Greeting folks, Exactly one year ago today, I wrote this, my first thread, here on EC: What a difference just 365 days make! Early that morning, I couldn't sleep, the thoughts just kept washing over me, about relationships, about my failures and the future. And then it just came to me: I am gay, and I just felt it throughout my body, with absolute clarity, that this is what I am, and will be, for the foreseeable future. One year later, one complete circuit around the sun, here I am. The "several major changes" have taken place, the divorce process is now in its endgame, I have become involved in the gay community as if I have always been part of it. It fits, it works for me, it makes sense and I am alive to myself as never before! In this past year, I can honestly say that my most enduring love has been the experience I have shared with you here on EC. Every day I think of you all. Every day I discover one more thing I want to share with you. I think about your troubles as if they were my own. I also share your joys and I hope that I have given you comfort when things were less than good. I feel a responsibility for all of you that I have only kept for my kids in my former life. Love is indeed infinite and I do indeed love you all. I have responded to so many of you and, hopefully, helped a few to navigate the minefields of coming out and relationships. I have read your beautiful and sometimes heartbreaking stories and have been incredibly moved by them, but most of all, I have learned that I am not alone, that my experience, humbly, is shared with all of you, my brothers and my sisters in the LGBT community. Thanks to EC, my voice is out there for all of you. I am now exploring new relationships, I have and continue to be involved, both sexually and romantically with some very special men. I have made more new friends in the past year, both here on EC and "out-there", than I have made since I was 20. I am no longer the person who wrote that first thread, I am better now, it does get better!

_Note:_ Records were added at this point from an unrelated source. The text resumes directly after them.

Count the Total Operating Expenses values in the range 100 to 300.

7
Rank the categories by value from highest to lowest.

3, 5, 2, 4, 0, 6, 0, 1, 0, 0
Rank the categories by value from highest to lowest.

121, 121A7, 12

Hard to believe it's been a whole year....but probably hard to believe it's been ONLY a year, too. We're all very happy that you took that first step. Happy anniversary!!! (&&&)
One year and over 3800 posts! That's impressive!!! I'm glad you found us here, and that you find it so rewarding to participate here. I certainly did as well when I first joined 6 or so years ago - and I continue to find it a rewarding part of my life. Congratulations on your one year. Keep coming back.

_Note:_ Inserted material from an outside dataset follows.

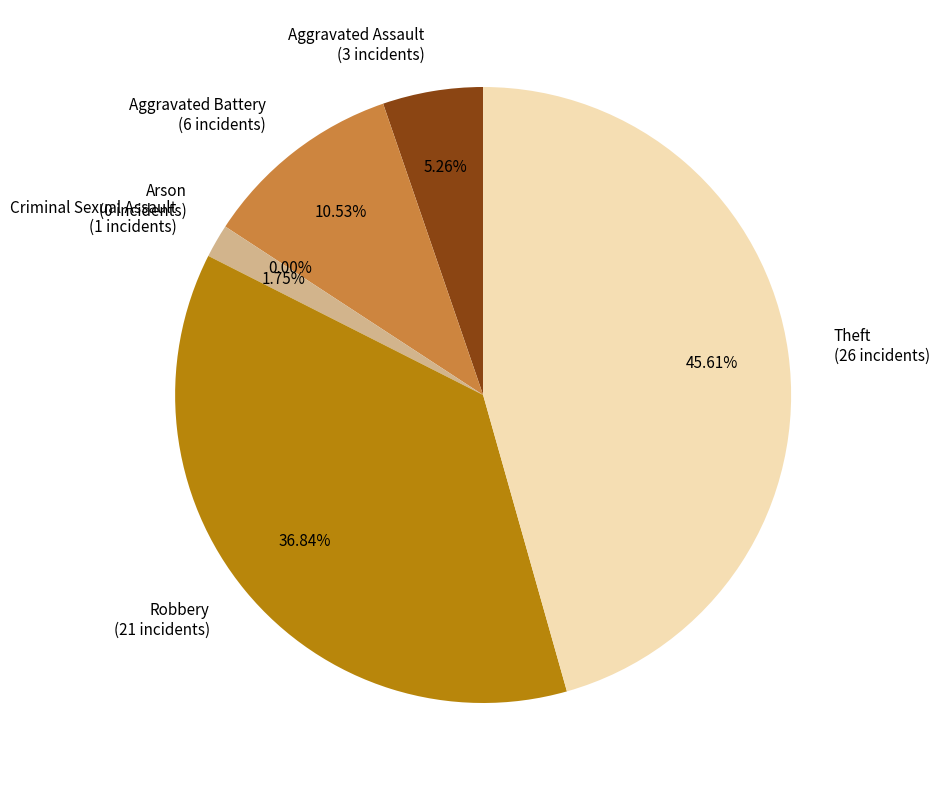

Which has a higher value, Criminal Sexual Assault or Robbery?

Robbery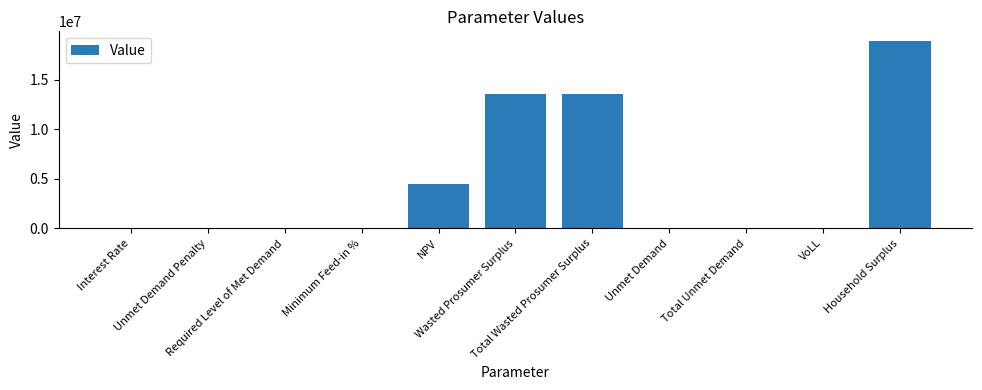

What is the sum of all values?

50598712.8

Congrads, and you are right, what a difference a year can make. You have gone through a laundry list of changes in that amount of time, and I'm sure it's been an emotional journey as well (a lot of ups, as well as downs). Sometimes its really hard to see... and get to "the other side", but you've done an amazing job. I'm sure with the ending phase of the divorce, there will be a few more "downs", but hang in there! There are a lot of people on here that can relate to what you've gone through (still going through) and it's always good to know you are not alone. Hoping you continue to find happiness and meaning in your life. Nobody ever said it was going to be easy, but it's worth the effort!